Sunday, March 19, 2006

What new system, though?

Everyone has a great confidence in the so-called "market system". Prices are set by the balance between supply and demand. Stock prices fluctuate in such a way as to attract new capital to places where it is needed most. This creates an efficient economic machine which benefits everyone except the lazy and the handicapped. The apparently unparallelled workability of this system has created a political landscape in which almost everyone is in favor, even formerly skeptical peoples like the Europeans.

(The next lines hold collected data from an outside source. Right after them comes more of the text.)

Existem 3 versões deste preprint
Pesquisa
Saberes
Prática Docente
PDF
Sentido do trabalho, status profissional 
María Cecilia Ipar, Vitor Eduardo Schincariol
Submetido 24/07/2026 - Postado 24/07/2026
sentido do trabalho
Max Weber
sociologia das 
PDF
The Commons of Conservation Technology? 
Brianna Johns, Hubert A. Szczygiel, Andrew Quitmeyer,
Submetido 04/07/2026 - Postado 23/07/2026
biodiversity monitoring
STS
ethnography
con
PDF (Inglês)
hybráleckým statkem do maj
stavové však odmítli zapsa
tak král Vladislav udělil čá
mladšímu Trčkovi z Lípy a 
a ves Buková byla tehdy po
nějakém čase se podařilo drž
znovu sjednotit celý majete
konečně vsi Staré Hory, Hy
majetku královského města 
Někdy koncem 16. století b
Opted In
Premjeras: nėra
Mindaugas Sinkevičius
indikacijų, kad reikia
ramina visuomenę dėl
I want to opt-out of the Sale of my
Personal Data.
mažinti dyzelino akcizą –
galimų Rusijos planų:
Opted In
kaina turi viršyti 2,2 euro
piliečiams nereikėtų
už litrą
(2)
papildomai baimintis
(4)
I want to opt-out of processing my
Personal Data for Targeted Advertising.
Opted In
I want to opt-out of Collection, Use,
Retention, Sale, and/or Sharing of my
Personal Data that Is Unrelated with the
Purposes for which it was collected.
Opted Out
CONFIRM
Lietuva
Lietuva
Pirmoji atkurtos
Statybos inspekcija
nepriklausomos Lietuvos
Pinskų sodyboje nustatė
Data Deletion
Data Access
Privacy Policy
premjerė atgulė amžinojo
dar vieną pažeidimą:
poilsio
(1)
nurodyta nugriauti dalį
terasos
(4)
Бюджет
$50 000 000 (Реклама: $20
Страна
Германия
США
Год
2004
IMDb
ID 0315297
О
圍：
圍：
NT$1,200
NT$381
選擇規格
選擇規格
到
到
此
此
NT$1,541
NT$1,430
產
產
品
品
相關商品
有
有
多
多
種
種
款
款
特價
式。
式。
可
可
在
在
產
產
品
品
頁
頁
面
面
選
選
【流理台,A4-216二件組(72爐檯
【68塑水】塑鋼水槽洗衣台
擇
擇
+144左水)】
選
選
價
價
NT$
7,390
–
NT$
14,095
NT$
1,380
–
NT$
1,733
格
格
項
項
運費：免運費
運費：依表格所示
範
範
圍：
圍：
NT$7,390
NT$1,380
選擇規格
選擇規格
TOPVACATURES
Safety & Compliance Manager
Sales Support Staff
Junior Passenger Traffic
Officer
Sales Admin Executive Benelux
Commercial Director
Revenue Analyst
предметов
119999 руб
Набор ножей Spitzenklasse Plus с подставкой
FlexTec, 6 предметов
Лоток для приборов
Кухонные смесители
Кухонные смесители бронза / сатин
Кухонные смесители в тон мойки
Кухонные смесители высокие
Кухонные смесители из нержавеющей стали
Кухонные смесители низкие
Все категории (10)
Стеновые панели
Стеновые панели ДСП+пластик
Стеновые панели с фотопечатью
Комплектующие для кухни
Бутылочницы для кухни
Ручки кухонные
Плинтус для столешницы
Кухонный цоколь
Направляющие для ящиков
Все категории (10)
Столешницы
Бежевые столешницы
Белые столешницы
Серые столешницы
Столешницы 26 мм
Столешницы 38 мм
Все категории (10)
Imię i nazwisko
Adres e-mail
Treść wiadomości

There's plenty of flaws, and plenty of lies told about this market system, but nobody is really disposed to consider them significant, in the whole scheme of things.

We're heading in a direction where it might no longer work, though. And I mean "work" in the utilitarian sense of bringing the greatest benefit to the greatest number. If you extrapolate current trends, you can see the emergence of a small class of Neobarons together with a large global mass of Neopeasants. The robot thingy I talked about a couple of posts ago. Here's where I'm going to start sounding like a Marxist: eventually, the Neopeasantry will decide that this is not a fair way of allocating income, and they'll rise up and tell the Neolords to get stuffed. There's plenty of good stuff to read on this subject, my favorites being Paul Craig Roberts and the Princeton economist, Robert Frank (Winner Take All, and Luxury Fever).

Following Marx, Socialism was supposed to be the answer to the inequitable distribution of income. It just hasn't worked, though. In Russia, redistributing the "means of production" to the people just meant replacing the landowning/capitalist shit-heads with an elite of so-called "communist" shit-heads who, like their forebears, just went ahead and grabbed everything for themselves. With slightly less dire forms of socialism, involving fewer executions and less overt property theft, as we had in Britain in the 1960s and 1970s, it just resulted in economic chaos.

The question of what went wrong is complicated, but a good part of the problem was the removal of incentives. If you could make a living by doing nothing, then you probably would. The state would take care of you whether you worked or not. So a lot of people chose not to work, which, really, was just like the previous system except that the people who didn't bother to work were from the so-called "working classes" rather than the chinless wonders with inherited wealth.

In the days when labor was more important to production, that certainly mattered more than it would now. If we eventually reach the Robotic State, I suppose it wouldn't matter as much, and maybe socialism would begin to work. After all, if robots do all the work, then people could chooose not to work with no negative economic consequences. But maybe not.

Let's just say that our guiding principle is utilitarian: we want to create a system which brings the greatest benefit (= income, in our somewhat warped view of life) to the greatest number. How do we do it? Self-evidently, the market system won't do this. We badly need something to replace it.